Staying in the beautiful gite just outside the village was useful for us in many ways. It had obviously been an old farm with "dépendances" and it had been restored to an exceptionally high standard. This gave us a good idea of what could be acheived with an old property and something to aim for. We also appreciated that the gite owners must have spent a lot of time and money making the place so fabulous.
However, as the days went by we started to find it rather spooky. During the day it was fine, and it was usually filled with sunshine. The decoration was bright and colourful and there were roses and strawberries growing in the little garden at the back.
At night it changed character and we both felt uncomfortable moving about the house. Maybe the darkness around the house, which was in a hamlet with no street lights, contributed to our unease, or perhaps the intense silence. There were other houses very close by but it was very quiet after dark, apart from the noise of (presumably) small animals scurrying here and there, plus the occasional bark from the neighbour's dog and the hoot of an owl. After a few uneasy nights we got into the habit of closing off half of the house, which was in fairness way too big for just the two of us, by shutting the door to the downstairs corridor and the bigger bedroom upstairs.

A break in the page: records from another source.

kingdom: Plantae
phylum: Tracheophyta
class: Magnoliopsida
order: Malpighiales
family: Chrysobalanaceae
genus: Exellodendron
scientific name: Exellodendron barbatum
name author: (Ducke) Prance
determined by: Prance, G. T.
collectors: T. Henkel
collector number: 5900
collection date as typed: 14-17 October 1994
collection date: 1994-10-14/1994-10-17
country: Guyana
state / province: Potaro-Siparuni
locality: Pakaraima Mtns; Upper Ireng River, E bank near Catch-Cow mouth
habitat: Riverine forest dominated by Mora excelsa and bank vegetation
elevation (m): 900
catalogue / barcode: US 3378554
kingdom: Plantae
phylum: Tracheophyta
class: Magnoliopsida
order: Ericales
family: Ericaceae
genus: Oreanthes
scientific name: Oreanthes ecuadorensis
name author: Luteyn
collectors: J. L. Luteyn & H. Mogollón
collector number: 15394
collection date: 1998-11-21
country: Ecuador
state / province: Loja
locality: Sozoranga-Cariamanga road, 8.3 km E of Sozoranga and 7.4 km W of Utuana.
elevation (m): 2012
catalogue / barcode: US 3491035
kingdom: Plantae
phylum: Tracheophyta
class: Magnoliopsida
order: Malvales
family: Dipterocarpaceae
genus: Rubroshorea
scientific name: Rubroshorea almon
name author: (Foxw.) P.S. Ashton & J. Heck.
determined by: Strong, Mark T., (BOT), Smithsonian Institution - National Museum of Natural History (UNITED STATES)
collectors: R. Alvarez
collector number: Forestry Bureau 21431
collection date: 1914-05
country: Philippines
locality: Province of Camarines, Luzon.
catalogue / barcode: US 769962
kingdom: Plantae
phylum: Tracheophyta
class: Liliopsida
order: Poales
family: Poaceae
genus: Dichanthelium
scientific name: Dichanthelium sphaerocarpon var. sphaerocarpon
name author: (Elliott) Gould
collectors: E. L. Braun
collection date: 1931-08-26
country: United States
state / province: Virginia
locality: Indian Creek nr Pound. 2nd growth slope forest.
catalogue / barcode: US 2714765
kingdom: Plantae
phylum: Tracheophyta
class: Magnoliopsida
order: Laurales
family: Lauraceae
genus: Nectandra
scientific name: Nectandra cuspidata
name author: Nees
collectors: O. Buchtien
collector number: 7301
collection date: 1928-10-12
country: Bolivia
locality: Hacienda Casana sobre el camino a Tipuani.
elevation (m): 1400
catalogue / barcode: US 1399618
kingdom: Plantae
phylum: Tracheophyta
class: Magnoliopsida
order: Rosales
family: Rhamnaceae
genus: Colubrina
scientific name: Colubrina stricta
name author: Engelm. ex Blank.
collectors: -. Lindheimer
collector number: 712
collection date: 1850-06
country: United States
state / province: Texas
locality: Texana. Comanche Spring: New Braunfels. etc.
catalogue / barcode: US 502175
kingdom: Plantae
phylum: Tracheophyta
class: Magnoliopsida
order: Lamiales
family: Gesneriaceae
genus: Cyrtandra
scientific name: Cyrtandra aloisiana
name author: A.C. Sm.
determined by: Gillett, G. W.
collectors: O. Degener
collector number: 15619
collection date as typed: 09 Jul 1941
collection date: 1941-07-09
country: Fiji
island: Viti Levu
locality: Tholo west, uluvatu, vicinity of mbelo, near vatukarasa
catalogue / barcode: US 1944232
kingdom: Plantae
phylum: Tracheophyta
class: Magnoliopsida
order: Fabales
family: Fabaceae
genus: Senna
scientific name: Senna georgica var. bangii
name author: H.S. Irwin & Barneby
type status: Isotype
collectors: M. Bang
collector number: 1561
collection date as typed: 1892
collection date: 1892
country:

We ate and listened to music in the kitchen and stayed out of the salon, which was actually down some steps into what would have been an adjoining cottage.
The house would also occasionally have an unpleasant smell. Definitely a smelly-drain sort of pong but we could never work out why it would be there some times and not at others. There seemed to be no pattern.
By contrast, from the moment we first entered the little cottage "au pied du chateau" it felt like a sunny and happy place. It didn't need a huge amount of "doing up" either. Many of the houses we had looked at needed such a lot of work that it was not easy to envisage how they could look when "done up" and some of them also felt distinctly spooky. The gite experience convince us that having somewhere in the village and not even vaguely isolated was the right thing for us.
We could move no further until Tuesday when the immobier reopened. It was Sunday and there was a change in the weather. We decided to amuse ouselves by doing a bit more exploring. We headed south and came across a very pretty little place called Angles sur Anglin, the Anglin being the river flowing through the village.
Being a Sunday in August it was predictably extremely busy, crammed full of tourists of many nationalities. There were lots of antique and secondhand shops selling incredibly overpriced stuff that no-one in their right mind would buy. Also a couple of artists studios and craft shops. In spite of its very touristy feel, it is a lovely spot and we have since been back on a weekday and enjoyed a stroll around the village and a coffee in the square watching the world go by.
By Monday the weather had changed and it was cool and raining. Our 10-day forecast obtained before we set off on holiday the week before had by now expired and we were not prepared us for this so we spent the day shopping for a jumper, a rainjacket and an umbrella. We went to Chatellerault and were pleased to find that although it is a sizeable town, there is plenty of free parking available for a visit to the shops. In Monoprix we found just what we wanted and then we had a good lunch in one of the street cafes.